6. Tour, tour, tour. No one would spend $5,000 on a car without test-driving it. No one should spend $50,000-$200,000 on a college education without visits. Every college visit offers an opportunity for learning, whether it's a drive-by or a full college tour. And you're not just touring the community and facilities, you're looking at the kids who go to school there--and want to go to school there. We toured NYU and Georgetown together, but didn't find either a good fit worth the price of application. We drove by Ohio University, West Virginia University and Temple. Ellie made two official visits to South Carolina and three additional informal visits. Interestingly, Ellie wasn't sold on Temple until she had both toured the campus AND worked out ways to use the Philadelphia subway to find her way around the city by herself. She felt at home there--without Daddy's help--and it helped her see herself studying and living in the city. Another ticket punched.
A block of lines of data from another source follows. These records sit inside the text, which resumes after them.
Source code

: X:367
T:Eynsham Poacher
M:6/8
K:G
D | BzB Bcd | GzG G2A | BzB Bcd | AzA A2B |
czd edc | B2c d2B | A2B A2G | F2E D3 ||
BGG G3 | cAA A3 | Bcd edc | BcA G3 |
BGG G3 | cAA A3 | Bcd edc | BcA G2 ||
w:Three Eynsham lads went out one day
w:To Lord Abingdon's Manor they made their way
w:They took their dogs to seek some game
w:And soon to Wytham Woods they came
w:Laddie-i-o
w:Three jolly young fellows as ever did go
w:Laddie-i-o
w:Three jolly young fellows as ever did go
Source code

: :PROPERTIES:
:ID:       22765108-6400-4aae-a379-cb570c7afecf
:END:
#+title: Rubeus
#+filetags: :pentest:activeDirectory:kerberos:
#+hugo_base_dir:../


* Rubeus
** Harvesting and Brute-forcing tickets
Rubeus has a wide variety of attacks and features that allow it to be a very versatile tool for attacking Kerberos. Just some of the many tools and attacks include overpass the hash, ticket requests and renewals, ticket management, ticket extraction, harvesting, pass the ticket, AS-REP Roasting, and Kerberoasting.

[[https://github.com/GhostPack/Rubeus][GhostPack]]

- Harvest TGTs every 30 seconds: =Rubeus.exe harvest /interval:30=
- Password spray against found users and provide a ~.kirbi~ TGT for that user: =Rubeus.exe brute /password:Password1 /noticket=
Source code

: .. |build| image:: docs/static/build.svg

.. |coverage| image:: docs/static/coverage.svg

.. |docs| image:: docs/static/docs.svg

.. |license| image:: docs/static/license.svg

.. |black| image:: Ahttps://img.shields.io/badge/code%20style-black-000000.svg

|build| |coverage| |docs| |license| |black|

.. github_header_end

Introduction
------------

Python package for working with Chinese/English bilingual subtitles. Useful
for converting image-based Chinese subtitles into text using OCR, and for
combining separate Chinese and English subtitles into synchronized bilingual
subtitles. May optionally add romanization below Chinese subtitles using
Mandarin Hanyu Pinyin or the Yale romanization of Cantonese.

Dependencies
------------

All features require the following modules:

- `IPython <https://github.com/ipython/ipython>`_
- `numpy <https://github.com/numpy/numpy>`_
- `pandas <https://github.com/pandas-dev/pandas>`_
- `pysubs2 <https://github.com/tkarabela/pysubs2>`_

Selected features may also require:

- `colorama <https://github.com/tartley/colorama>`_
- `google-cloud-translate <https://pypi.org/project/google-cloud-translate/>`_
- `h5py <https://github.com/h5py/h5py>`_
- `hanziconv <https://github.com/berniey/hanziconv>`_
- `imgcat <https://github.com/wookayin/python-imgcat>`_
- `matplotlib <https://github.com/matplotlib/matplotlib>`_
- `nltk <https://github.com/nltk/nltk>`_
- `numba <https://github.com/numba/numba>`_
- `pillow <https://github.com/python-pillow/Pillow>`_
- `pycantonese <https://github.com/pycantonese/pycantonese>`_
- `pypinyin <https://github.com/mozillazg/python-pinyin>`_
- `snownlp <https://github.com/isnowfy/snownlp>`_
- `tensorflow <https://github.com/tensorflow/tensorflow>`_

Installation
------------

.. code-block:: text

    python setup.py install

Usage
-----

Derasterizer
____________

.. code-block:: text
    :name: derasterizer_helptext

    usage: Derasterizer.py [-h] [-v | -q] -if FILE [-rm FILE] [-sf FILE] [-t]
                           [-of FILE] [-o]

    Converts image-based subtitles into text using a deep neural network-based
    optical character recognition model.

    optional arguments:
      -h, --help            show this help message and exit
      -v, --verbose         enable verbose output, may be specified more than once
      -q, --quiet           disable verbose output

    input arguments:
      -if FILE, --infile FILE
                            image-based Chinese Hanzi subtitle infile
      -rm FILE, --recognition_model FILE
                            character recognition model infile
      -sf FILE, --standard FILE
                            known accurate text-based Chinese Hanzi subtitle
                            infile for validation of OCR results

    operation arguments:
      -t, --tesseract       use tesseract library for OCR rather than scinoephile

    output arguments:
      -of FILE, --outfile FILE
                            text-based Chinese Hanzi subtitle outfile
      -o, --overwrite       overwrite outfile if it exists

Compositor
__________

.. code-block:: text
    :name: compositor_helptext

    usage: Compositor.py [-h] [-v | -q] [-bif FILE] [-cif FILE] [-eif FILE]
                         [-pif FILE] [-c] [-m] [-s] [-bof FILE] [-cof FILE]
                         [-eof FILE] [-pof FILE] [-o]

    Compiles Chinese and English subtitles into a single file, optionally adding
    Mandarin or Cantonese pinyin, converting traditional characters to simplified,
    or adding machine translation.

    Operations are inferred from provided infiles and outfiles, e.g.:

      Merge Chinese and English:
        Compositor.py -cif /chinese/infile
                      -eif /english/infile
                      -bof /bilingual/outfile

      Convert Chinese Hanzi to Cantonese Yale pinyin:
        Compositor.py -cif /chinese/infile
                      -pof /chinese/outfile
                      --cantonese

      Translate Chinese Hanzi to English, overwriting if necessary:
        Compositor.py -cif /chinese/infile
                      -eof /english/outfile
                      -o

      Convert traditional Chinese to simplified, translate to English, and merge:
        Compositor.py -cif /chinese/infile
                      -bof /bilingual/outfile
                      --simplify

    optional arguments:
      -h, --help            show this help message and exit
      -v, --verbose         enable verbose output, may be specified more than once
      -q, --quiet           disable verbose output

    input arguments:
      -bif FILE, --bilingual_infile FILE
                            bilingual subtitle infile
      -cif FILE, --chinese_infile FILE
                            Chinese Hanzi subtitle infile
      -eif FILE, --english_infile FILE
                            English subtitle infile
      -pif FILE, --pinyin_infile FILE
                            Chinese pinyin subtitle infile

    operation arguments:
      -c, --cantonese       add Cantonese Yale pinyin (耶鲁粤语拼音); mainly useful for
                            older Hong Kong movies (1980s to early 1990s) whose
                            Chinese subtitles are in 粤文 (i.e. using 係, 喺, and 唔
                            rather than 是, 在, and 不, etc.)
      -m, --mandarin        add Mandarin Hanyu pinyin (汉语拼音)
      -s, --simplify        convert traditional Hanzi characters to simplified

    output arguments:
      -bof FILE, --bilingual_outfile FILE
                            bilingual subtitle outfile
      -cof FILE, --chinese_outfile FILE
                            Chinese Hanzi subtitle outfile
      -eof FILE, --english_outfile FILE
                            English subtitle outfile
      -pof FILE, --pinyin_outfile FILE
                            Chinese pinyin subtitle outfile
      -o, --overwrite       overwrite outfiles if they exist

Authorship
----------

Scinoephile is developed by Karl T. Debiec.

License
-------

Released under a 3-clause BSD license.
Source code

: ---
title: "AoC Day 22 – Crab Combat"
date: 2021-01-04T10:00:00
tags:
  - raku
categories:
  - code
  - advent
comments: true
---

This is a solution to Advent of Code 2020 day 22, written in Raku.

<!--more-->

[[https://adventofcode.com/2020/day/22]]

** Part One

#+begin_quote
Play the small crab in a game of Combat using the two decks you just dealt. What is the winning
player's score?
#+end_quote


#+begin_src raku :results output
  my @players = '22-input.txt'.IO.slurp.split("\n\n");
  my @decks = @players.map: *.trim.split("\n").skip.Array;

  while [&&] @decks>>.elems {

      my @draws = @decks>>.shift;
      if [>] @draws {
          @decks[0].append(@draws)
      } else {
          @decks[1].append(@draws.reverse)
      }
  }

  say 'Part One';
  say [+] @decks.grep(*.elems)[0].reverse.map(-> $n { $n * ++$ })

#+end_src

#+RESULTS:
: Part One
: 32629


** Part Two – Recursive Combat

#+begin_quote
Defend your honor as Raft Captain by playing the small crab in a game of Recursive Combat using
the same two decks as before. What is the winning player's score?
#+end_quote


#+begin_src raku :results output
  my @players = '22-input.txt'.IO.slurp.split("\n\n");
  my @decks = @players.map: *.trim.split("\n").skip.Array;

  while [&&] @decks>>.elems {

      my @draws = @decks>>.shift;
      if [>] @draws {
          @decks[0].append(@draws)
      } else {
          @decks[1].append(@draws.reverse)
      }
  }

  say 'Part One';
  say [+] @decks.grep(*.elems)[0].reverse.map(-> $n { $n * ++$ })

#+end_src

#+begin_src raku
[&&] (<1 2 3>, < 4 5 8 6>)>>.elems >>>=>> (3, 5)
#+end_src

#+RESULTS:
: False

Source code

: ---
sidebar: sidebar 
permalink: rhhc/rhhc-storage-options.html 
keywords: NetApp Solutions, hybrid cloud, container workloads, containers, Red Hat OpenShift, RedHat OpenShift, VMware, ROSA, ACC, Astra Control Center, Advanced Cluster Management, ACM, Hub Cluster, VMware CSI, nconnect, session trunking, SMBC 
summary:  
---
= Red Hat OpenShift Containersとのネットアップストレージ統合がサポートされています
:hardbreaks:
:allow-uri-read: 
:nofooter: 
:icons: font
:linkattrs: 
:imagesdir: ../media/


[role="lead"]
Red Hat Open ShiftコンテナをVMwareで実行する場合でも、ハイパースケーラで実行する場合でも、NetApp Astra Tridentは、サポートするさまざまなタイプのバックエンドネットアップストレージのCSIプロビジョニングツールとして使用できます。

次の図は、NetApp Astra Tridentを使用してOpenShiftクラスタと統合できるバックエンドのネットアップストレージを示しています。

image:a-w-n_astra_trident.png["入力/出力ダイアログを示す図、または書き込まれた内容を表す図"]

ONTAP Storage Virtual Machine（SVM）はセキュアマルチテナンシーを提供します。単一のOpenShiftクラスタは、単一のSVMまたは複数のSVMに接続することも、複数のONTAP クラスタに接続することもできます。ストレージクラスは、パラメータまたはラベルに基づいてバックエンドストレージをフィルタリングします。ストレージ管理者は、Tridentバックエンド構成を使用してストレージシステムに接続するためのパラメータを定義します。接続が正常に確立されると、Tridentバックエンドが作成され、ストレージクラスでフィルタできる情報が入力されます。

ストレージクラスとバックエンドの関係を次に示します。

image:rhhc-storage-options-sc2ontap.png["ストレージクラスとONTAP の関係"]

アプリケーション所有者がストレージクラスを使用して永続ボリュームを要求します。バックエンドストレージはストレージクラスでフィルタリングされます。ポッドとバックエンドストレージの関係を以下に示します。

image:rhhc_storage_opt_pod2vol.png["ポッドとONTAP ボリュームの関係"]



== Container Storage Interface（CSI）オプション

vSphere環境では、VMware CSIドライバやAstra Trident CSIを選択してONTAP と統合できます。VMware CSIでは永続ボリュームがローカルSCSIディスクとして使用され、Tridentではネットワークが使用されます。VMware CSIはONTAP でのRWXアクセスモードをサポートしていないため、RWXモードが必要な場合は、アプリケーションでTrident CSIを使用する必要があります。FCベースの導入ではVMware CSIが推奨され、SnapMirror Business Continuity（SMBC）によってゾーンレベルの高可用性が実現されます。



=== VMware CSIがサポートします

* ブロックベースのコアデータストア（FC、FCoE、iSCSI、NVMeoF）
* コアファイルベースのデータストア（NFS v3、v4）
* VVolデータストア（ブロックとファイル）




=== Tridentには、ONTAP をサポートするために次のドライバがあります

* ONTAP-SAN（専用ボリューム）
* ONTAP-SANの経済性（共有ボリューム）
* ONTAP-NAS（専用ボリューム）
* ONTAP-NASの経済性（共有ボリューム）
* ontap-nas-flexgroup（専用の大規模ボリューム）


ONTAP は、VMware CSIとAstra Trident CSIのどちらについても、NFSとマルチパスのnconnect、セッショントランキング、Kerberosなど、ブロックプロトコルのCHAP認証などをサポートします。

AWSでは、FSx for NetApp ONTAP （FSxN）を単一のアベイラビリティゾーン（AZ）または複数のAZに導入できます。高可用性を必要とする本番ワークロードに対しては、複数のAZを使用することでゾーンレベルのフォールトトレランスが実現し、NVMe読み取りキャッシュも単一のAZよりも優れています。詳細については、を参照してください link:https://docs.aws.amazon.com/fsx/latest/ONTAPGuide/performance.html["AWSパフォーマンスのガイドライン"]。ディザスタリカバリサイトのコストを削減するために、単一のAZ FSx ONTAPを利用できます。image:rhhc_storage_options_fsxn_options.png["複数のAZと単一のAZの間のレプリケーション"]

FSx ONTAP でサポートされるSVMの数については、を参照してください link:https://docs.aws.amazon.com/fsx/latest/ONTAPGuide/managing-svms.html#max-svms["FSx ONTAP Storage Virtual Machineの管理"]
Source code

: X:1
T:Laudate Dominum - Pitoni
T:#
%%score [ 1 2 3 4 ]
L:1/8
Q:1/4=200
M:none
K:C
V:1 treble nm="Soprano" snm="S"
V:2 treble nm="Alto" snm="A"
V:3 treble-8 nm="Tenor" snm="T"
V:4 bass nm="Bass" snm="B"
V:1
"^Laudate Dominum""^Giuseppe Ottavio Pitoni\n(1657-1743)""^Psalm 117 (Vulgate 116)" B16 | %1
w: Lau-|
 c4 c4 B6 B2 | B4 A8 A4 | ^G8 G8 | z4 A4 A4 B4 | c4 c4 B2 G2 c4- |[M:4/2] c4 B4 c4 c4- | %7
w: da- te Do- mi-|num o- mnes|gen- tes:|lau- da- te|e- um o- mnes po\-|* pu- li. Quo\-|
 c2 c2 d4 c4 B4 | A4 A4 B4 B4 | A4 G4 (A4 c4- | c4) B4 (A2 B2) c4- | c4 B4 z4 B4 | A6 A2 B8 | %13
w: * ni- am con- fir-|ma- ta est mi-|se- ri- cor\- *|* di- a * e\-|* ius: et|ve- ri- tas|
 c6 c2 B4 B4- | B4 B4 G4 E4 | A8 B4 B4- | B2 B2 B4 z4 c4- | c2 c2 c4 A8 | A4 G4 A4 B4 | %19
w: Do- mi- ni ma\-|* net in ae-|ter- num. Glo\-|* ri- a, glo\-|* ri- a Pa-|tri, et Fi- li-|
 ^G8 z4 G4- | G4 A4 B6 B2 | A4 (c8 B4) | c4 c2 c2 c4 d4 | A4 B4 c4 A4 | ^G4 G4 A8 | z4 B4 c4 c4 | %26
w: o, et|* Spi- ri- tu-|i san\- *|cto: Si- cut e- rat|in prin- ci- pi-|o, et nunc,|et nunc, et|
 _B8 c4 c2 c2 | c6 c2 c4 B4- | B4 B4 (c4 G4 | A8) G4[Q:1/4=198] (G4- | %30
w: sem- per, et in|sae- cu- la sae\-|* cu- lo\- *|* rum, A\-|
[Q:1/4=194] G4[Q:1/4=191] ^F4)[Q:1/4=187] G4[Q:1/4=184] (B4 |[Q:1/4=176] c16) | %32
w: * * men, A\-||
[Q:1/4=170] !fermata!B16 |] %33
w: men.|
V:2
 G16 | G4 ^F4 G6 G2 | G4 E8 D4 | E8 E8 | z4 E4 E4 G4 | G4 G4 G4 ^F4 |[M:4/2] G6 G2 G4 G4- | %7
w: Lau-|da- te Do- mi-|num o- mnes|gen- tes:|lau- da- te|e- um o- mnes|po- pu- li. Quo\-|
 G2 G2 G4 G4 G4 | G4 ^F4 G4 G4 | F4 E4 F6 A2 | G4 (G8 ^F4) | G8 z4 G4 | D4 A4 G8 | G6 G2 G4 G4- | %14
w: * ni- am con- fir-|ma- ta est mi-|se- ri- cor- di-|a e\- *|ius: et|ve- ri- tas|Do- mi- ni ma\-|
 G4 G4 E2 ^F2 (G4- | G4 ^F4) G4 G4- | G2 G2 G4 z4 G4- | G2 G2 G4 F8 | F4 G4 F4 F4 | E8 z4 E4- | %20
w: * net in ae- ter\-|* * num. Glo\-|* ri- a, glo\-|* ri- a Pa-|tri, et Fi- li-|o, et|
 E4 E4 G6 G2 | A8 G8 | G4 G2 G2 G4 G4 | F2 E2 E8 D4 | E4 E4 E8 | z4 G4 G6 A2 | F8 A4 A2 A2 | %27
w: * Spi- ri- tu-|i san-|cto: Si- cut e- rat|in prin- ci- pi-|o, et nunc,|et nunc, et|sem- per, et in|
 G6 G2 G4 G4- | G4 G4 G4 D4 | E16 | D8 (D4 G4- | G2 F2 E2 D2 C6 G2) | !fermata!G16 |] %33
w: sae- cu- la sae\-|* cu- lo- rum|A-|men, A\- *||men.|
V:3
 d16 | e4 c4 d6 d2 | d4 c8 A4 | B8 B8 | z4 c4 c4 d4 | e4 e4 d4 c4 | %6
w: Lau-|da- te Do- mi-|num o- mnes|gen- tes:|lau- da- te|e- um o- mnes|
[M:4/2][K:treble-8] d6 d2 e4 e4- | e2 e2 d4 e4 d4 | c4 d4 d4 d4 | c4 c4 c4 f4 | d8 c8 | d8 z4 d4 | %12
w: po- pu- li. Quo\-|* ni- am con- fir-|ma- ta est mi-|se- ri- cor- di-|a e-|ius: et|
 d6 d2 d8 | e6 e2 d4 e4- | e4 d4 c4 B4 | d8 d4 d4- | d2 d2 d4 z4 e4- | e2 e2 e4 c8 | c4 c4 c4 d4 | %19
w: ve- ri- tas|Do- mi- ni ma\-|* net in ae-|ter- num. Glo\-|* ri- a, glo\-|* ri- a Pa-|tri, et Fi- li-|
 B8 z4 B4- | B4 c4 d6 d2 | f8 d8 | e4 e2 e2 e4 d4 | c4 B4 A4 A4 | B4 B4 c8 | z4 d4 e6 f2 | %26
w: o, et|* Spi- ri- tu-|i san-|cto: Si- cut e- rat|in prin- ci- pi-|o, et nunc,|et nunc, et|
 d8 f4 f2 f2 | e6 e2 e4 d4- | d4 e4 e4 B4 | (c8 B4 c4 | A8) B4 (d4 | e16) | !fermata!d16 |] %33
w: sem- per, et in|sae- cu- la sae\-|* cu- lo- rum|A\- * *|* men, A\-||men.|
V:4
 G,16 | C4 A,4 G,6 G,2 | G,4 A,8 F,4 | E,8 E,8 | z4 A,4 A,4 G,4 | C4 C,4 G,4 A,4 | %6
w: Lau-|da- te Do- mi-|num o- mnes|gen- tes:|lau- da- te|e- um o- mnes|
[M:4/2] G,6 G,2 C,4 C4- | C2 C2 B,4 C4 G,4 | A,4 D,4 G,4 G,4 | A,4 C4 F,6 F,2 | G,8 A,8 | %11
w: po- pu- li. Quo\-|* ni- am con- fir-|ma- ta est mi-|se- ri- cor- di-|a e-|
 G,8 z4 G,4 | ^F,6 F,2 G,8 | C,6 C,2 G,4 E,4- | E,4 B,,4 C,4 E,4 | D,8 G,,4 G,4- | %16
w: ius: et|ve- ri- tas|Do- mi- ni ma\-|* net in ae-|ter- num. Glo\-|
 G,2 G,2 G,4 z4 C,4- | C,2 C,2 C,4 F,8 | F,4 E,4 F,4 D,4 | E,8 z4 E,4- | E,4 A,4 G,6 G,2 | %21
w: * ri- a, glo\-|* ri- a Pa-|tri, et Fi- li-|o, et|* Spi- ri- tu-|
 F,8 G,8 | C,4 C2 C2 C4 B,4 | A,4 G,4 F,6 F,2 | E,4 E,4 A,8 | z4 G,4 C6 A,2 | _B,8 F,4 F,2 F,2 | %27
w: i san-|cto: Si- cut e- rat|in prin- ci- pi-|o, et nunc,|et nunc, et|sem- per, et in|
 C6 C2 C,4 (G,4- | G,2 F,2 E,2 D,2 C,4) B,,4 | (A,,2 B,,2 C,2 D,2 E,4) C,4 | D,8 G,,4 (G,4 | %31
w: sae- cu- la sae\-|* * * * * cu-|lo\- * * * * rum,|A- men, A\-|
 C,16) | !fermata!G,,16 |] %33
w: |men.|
7. Dream, dream, dream. The final determination of where a student attends is NOT the college admissions or financial aid office. It's the parent or student who signs the deposit check. It frustrates me to hear finances brought up during the Talking Phase, the Touring Phase, or the Dreaming Phase, which should be about students reaching for the best opportunities available and preparing themselves to be successful in life. (When Ellie learned to walk, I imagined her in the Olympics; after her first piano lesson, I started thinking about Carnegie Hall; when she played soccer, I took her to see Mia Hamm and the US Women's Team.) It wasn't for me to tell her she would never be great because we. just. couldn't. afford. it.
Parents should identify students' strengths, help them identify programs or careers that will let them use those strengths, and take them to the colleges/ locations of their dreams. (Parents, this also makes an indelible impression on your child as to the depth of your love and respect for them.) The local community college or commuter state school will still cash the check, whether you've toured Harvard or not. A student who says, "I was accepted to X Unversity, but I chose Y College," is a student who is in control of their destiny and one who will live their life looking forward without regret.
Let me be clear. Ellie is an extraordinary kid. I'm not here to toot my horn, or act like anyone else's child has the same drive and dedication that she has shown over the past four years.They might. We have learned some important lessons over the past two years of looking at and preparing for college admission, and I just wanted to share them with all of you.